---------- The data
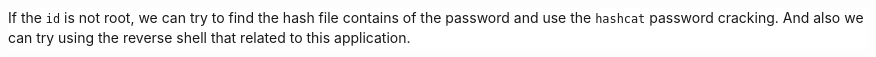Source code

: 
If the `id` is not root, we can try to find the hash file contains of the password and use the `hashcat` password cracking. And also we can try using the reverse shell that related to this application. 





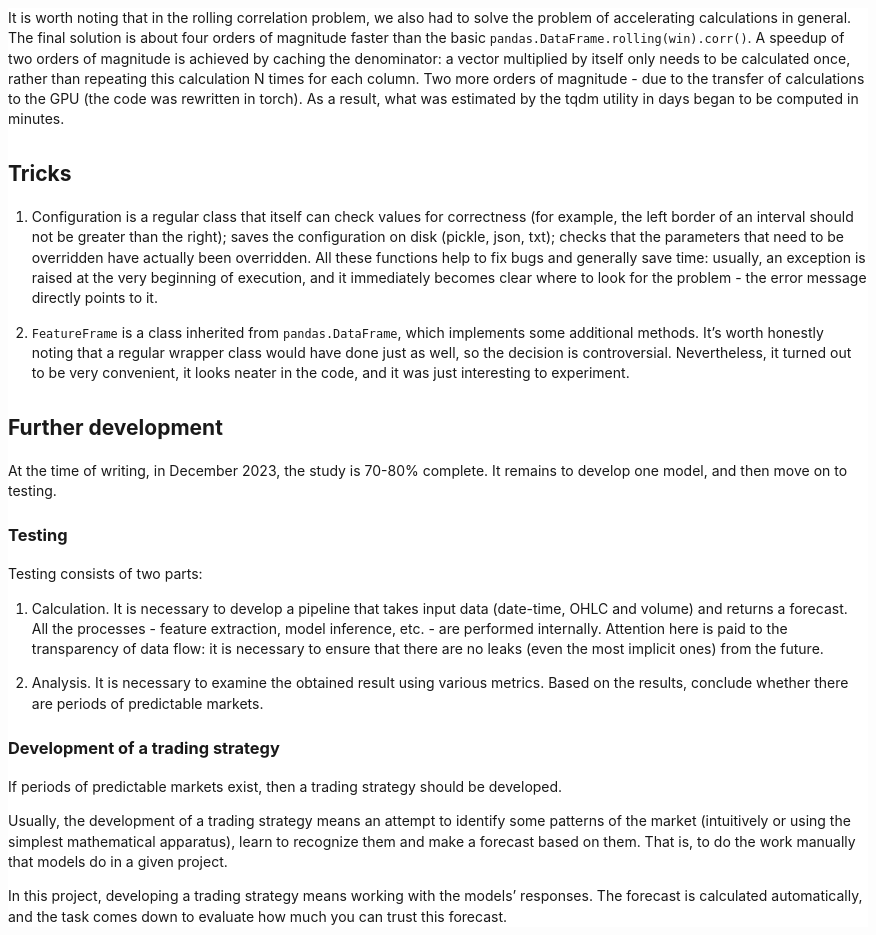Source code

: It is worth noting that in the rolling correlation problem, we also had to solve the problem of accelerating calculations in general. The final solution is about four orders of magnitude faster than the basic `pandas.DataFrame.rolling(win).corr()`. A speedup of two orders of magnitude is achieved by caching the denominator: a vector multiplied by itself only needs to be calculated once, rather than repeating this calculation N times for each column. Two more orders of magnitude - due to the transfer of calculations to the GPU (the code was rewritten in torch). As a result, what was estimated by the tqdm utility in days began to be computed in minutes.

## Tricks

1. Configuration is a regular class that itself can check values for correctness (for example, the left border of an interval should not be greater than the right); saves the configuration on disk (pickle, json, txt); checks that the parameters that need to be overridden have actually been overridden. All these functions help to fix bugs and generally save time: usually, an exception is raised at the very beginning of execution, and it immediately becomes clear where to look for the problem - the error message directly points to it.

2. `FeatureFrame` is a class inherited from `pandas.DataFrame`, which implements some additional methods. It’s worth honestly noting that a regular wrapper class would have done just as well, so the decision is controversial. Nevertheless, it turned out to be very convenient, it looks neater in the code, and it was just interesting to experiment.

## Further development

At the time of writing, in December 2023, the study is 70-80% complete. It remains to develop one model, and then move on to testing.

### Testing

Testing consists of two parts:

1. Calculation. It is necessary to develop a pipeline that takes input data (date-time, OHLC and volume) and returns a forecast. All the processes - feature extraction, model inference, etc. - are performed internally. Attention here is paid to the transparency of data flow: it is necessary to ensure that there are no leaks (even the most implicit ones) from the future.

2. Analysis. It is necessary to examine the obtained result using various metrics. Based on the results, conclude whether there are periods of predictable markets.

### Development of a trading strategy

If periods of predictable markets exist, then a trading strategy should be developed.

Usually, the development of a trading strategy means an attempt to identify some patterns of the market (intuitively or using the simplest mathematical apparatus), learn to recognize them and make a forecast based on them. That is, to do the work manually that models do in a given project.

In this project, developing a trading strategy means working with the models’ responses. The forecast is calculated automatically, and the task comes down to evaluate how much you can trust this forecast.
--------------------
In your copy, every entry above must match word for word, and no picture may appear.

Task output:
Source code

: 
If the `id` is not root, we can try to find the hash file contains of the password and use the `hashcat` password cracking. And also we can try using the reverse shell that related to this application. 





Source code

: It is worth noting that in the rolling correlation problem, we also had to solve the problem of accelerating calculations in general. The final solution is about four orders of magnitude faster than the basic `pandas.DataFrame.rolling(win).corr()`. A speedup of two orders of magnitude is achieved by caching the denominator: a vector multiplied by itself only needs to be calculated once, rather than repeating this calculation N times for each column. Two more orders of magnitude - due to the transfer of calculations to the GPU (the code was rewritten in torch). As a result, what was estimated by the tqdm utility in days began to be computed in minutes.

## Tricks

1. Configuration is a regular class that itself can check values for correctness (for example, the left border of an interval should not be greater than the right); saves the configuration on disk (pickle, json, txt); checks that the parameters that need to be overridden have actually been overridden. All these functions help to fix bugs and generally save time: usually, an exception is raised at the very beginning of execution, and it immediately becomes clear where to look for the problem - the error message directly points to it.

2. `FeatureFrame` is a class inherited from `pandas.DataFrame`, which implements some additional methods. It’s worth honestly noting that a regular wrapper class would have done just as well, so the decision is controversial. Nevertheless, it turned out to be very convenient, it looks neater in the code, and it was just interesting to experiment.

## Further development

At the time of writing, in December 2023, the study is 70-80% complete. It remains to develop one model, and then move on to testing.

### Testing

Testing consists of two parts:

1. Calculation. It is necessary to develop a pipeline that takes input data (date-time, OHLC and volume) and returns a forecast. All the processes - feature extraction, model inference, etc. - are performed internally. Attention here is paid to the transparency of data flow: it is necessary to ensure that there are no leaks (even the most implicit ones) from the future.

2. Analysis. It is necessary to examine the obtained result using various metrics. Based on the results, conclude whether there are periods of predictable markets.

### Development of a trading strategy

If periods of predictable markets exist, then a trading strategy should be developed.

Usually, the development of a trading strategy means an attempt to identify some patterns of the market (intuitively or using the simplest mathematical apparatus), learn to recognize them and make a forecast based on them. That is, to do the work manually that models do in a given project.

In this project, developing a trading strategy means working with the models’ responses. The forecast is calculated automatically, and the task comes down to evaluate how much you can trust this forecast.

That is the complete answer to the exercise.